Understanding Redis Key Expiration
1/14/2025
Redis has a clever way of managing expired keys without checking every single one. Instead of a comprehensive scan, it uses a probabilistic approach that's both efficient and effective.
The 20 Keys Algorithm
Here's how Redis handles key expiration:
- Randomly picks 20 keys from the database
- Checks if these keys have expired
- Deletes any expired keys it found
- Keeps track of how many were expired
The magic happens in the decision making:
- If more than 25% of the sampled keys were expired (so 5+ keys out of 20), Redis repeats the process
- It continues this cycle until the sample shows less than 25% expired keys
Why This Works
The beauty of this approach lies in probability.

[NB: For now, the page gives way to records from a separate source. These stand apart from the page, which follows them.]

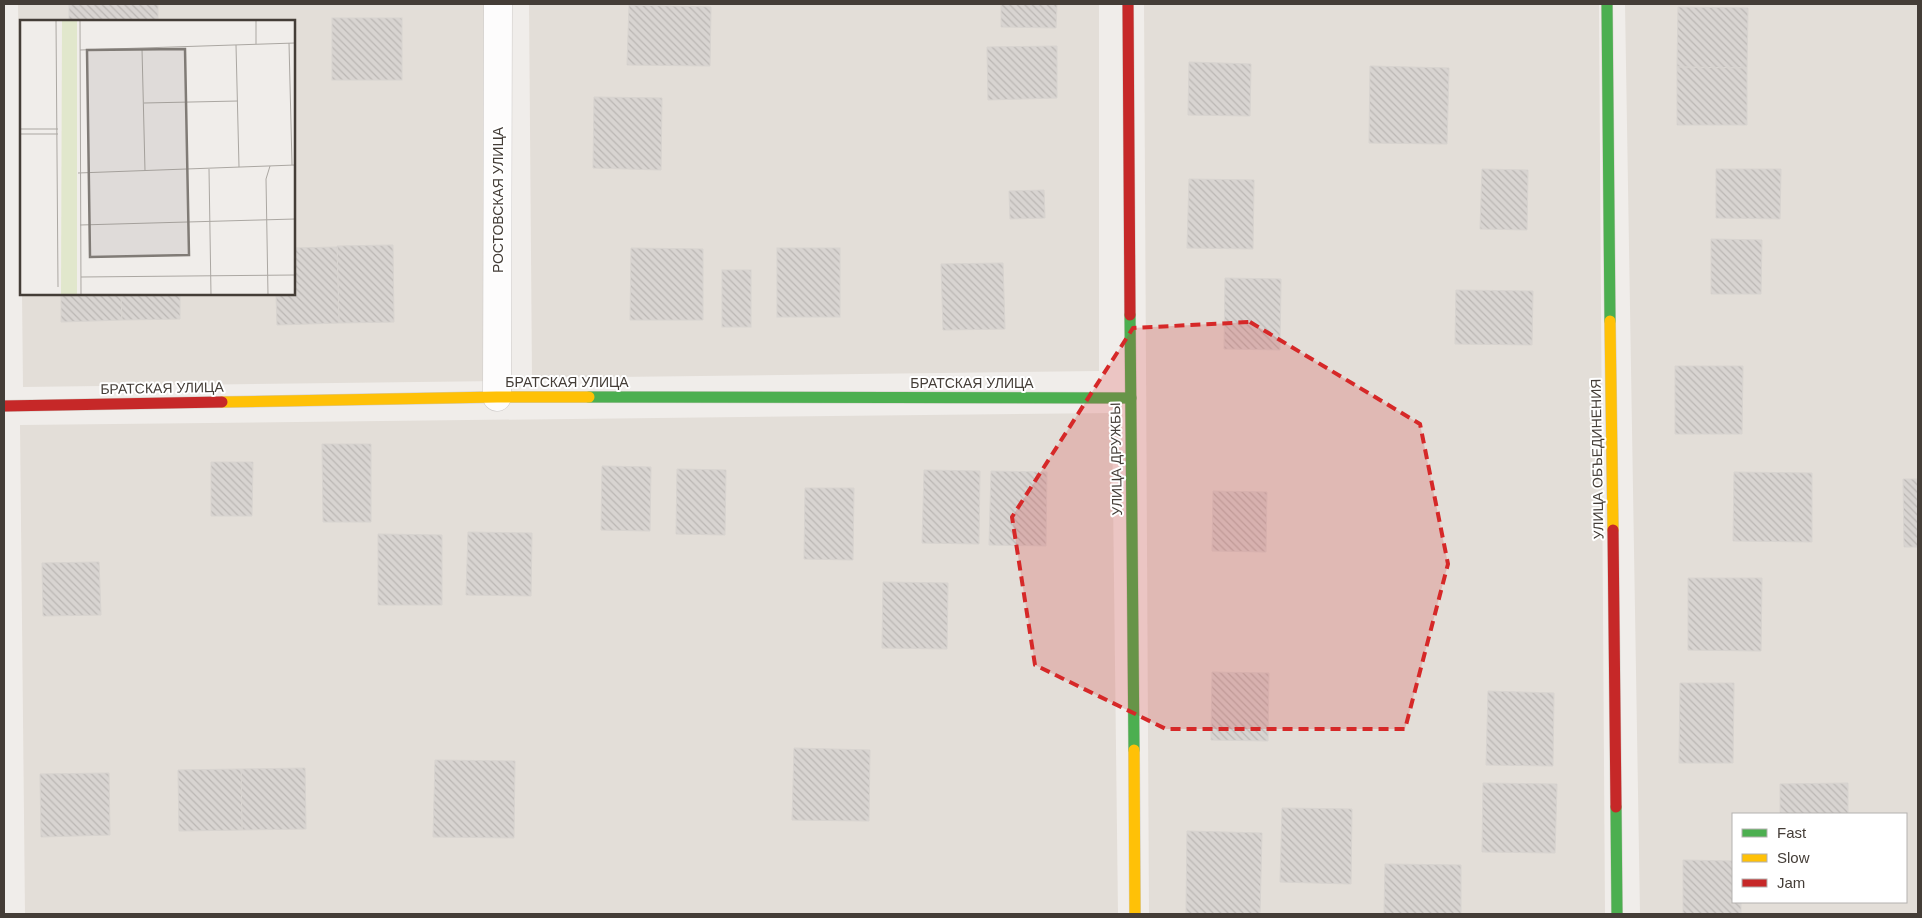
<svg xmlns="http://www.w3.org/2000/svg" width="1922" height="918" font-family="Arial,sans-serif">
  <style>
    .residential { fill: #e3ded8; fill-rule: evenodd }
    .building { fill: url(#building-back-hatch); stroke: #d8d4d0 }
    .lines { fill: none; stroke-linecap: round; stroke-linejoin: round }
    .street-casing { stroke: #cdcac8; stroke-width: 29 }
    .fast-casing { stroke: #cfcac3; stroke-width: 12 }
    .slow-casing { stroke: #cfcac3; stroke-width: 12 }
    .jam-casing { stroke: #cfcac3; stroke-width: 12 }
    .street { stroke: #fdfcfc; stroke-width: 28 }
    .fast { stroke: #4caf50; stroke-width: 11 }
    .slow { stroke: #ffc107; stroke-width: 11 }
    .jam { stroke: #c62828; stroke-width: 11 }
    .marked { fill: #d62828; fill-opacity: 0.2; stroke: #d62828; stroke-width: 4; stroke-dasharray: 10 6; stroke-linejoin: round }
    .labels { text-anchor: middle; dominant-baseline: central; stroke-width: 4; stroke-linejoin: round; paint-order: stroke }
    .street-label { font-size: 14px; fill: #443d37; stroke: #fff }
    .inset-road { fill: none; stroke: #aba7a2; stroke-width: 1 }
    .view { fill: #807b76; fill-opacity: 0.15; stroke: #807b76; stroke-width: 2.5 }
    .inset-edge { fill: none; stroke: #443d37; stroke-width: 2.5 }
  </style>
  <defs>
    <pattern id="building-back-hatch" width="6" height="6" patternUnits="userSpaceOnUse" patternTransform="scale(1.25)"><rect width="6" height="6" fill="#d8d4d1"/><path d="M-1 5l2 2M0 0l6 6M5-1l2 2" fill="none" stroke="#bbb7b4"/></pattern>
  </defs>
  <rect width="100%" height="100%" fill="#f0edea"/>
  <!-- residential -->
  <g class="residential">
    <polygon points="18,4 496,4 500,381 23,387 22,294 294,294 294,21 21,21 21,229"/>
    <polygon points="529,4 1099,4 1099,371 532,378"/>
    <polygon points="1144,4 1599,4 1605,914 1149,914"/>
    <path d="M1625,4H1918V914H1640ZM1733,814H1906V902H1733Z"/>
    <polygon points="1112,413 1118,914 25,914 20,425"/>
  </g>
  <!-- building -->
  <g class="building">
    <rect x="69" y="4" width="89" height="17"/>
    <polygon points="1001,4 1057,4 1056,28 1001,27"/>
    <polygon points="629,5 711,7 710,66 627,65"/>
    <polygon points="1678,7 1748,8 1747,68 1677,67"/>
    <rect x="332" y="18" width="70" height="62"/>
    <polygon points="1057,46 1057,98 988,100 987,47"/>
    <polygon points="1189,62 1251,64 1250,116 1188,115"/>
    <polygon points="1370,66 1449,68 1447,144 1369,143"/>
    <polygon points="1677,67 1747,68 1747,125 1677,125"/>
    <polygon points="594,97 662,98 661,170 593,168"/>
    <polygon points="1482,169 1528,170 1527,230 1480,229"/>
    <polygon points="1716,169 1781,169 1780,219 1716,218"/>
    <polygon points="1189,179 1254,180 1253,249 1187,248"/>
    <polygon points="1044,190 1045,218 1010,219 1009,191"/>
    <polygon points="1711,239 1762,240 1761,294 1711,294"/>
    <polygon points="393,245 394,322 339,323 337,246"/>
    <polygon points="337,247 339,323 277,325 276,294 294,294 294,248"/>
    <polygon points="631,248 703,249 703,320 630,320"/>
    <rect x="777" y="248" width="63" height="69"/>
    <polygon points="1003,263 1005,329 943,330 941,264"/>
    <rect x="722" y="270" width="29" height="57"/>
    <polygon points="1225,278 1281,279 1280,350 1224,349"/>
    <polygon points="1456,290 1533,291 1532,345 1455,344"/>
    <polygon points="61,294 121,294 122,320 61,322"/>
    <polygon points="121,294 180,294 180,319 122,320"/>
    <polygon points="1675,366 1743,366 1742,434 1675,434"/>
    <polygon points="322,444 371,444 371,522 323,522"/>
    <polygon points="211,462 253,462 252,516 211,516"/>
    <polygon points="602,466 651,467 650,531 601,530"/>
    <polygon points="677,469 726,470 725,535 676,534"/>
    <polygon points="924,470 980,471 979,544 922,543"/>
    <polygon points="991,471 1047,472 1046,546 989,545"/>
    <polygon points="1734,472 1812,473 1812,542 1733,541"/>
    <polygon points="1903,479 1918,479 1918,547 1904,547"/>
    <polygon points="805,488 854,488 853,560 804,559"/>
    <polygon points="1213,491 1267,492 1266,552 1212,551"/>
    <polygon points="468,532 532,533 531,596 466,595"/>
    <polygon points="378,534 442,535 442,605 378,605"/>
    <polygon points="99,562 101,615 43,616 42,563"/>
    <polygon points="1688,578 1762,578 1761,651 1688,650"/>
    <polygon points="883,582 948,583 947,649 882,648"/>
    <polygon points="1212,672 1269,673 1268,741 1211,740"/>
    <polygon points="1680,683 1734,683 1733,763 1679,763"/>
    <polygon points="1488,691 1554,693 1553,766 1486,765"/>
    <polygon points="794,748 870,750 869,821 792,820"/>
    <polygon points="435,760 515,761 514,838 433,837"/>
    <polygon points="305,768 306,829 242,830 241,769"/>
    <polygon points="241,769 242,830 179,831 178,770"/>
    <polygon points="109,773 110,835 41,837 40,774"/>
    <polygon points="1483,783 1557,784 1555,853 1482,852"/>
    <polygon points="1848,783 1848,814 1780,814 1780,784"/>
    <polygon points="1282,808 1352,809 1351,884 1280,882"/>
    <polygon points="1187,831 1262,833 1260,914 1186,914"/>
    <polygon points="1683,860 1733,861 1733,902 1741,902 1741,914 1683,914"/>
    <polygon points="1385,864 1461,865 1461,914 1384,914"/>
  </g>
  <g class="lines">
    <!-- street casing -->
    <g class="street-casing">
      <polyline id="street" points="497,397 498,4"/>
    </g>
    <!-- fast casing -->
    <g class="fast-casing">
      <g id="fast">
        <polyline points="1607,4 1610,321"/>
        <polyline points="1130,315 1134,750"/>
        <polyline points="589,397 1131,398"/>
        <polyline points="1616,807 1617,914"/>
      </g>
    </g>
    <!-- slow casing -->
    <g class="slow-casing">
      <g id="slow">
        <polyline points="1610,321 1613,530"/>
        <polyline points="222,402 497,397 589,397"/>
        <polyline points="1134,750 1135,914"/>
      </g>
    </g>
    <!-- jam casing -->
    <g class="jam-casing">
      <g id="jam">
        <polyline points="1128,4 1130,315"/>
        <polyline points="4,406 222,402"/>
        <polyline points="1613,530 1616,807"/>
      </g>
    </g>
    <!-- street -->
    <use href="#street" class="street"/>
    <!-- fast -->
    <use href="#fast" class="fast"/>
    <!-- slow -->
    <use href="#slow" class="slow"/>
    <!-- jam -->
    <use href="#jam" class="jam"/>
  </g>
  <!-- marked area -->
  <path class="marked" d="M1250,322L1420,424L1448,564L1405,729H1166L1035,665L1012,517L1133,328Z"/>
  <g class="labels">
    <!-- street labels -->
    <g class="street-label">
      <text transform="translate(498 200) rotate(-90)">РОСТОВСКАЯ УЛИЦА</text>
      <text x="567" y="382">БРАТСКАЯ УЛИЦА</text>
      <text x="972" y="383">БРАТСКАЯ УЛИЦА</text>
      <text transform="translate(162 388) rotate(-1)">БРАТСКАЯ УЛИЦА</text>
      <text transform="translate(1116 459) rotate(-91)">УЛИЦА ДРУЖБЫ</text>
      <text transform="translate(1597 459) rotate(-91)">УЛИЦА ОБЪЕДИНЕНИЯ</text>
    </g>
  </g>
  <!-- overview -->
  <g transform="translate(20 20)">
    <rect width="275" height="275" fill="#f0edea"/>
    <path d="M42,0H57V275H41Z" fill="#e1e7cc"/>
    <path class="inset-road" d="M36,0L38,267M60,0L61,275M236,0V24M269,23L272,145M216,25L219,147M122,29L125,151M60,30L275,23M124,83L218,81M0,109H38M0,114H38M189,149L191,275M58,153L275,145M60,205L275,199M61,257L275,255M248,275L246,159L250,146"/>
    <path class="view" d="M165,29L169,235L70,237L67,30Z"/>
    <rect width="275" height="275" class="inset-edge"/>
  </g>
  <!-- border -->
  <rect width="1922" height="918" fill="none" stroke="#443d37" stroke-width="10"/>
  <!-- legend -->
  <rect x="1732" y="813" width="175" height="90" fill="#ffffff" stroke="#b4b1af"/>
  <rect x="1742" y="829" width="25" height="8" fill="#4caf50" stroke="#b4b1af"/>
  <text x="1777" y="838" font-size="15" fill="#443d37">Fast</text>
  <rect x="1742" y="854" width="25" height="8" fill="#ffc107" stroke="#b4b1af"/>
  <text x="1777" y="863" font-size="15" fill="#443d37">Slow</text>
  <rect x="1742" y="879" width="25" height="8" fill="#c62828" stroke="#b4b1af"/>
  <text x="1777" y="888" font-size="15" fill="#443d37">Jam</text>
</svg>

If you're finding that more than 5 out of 20 random keys are expired, it's a strong indicator that:
- There's significant cleanup work to be done
- The database likely has many more expired keys
- It's worth spending CPU cycles on more cleanup
When the sample shows fewer expired keys:
- It suggests most expired keys have been cleared
- Further scanning would yield diminishing returns
- System resources are better spent elsewhere
The Numbers Make Sense
The choice of 20 keys isn't random:
- It's large enough to be statistically meaningful
- Small enough to not impact performance
- Provides a good balance between accuracy and speed
The 25% threshold is equally well-considered:
- High enough to justify continued cleanup
- Low enough to avoid excessive CPU usage
- Provides a clear, binary decision point
In Practice
This sampling approach means Redis can:
- Keep memory usage in check
- Avoid performance bottlenecks
- Handle millions of keys efficiently
- Clean up expired keys gradually
- Maintain responsiveness under load
Without checking every key, Redis maintains a clean dataset while keeping CPU usage reasonable - a perfect example of how probability can solve real-world engineering challenges.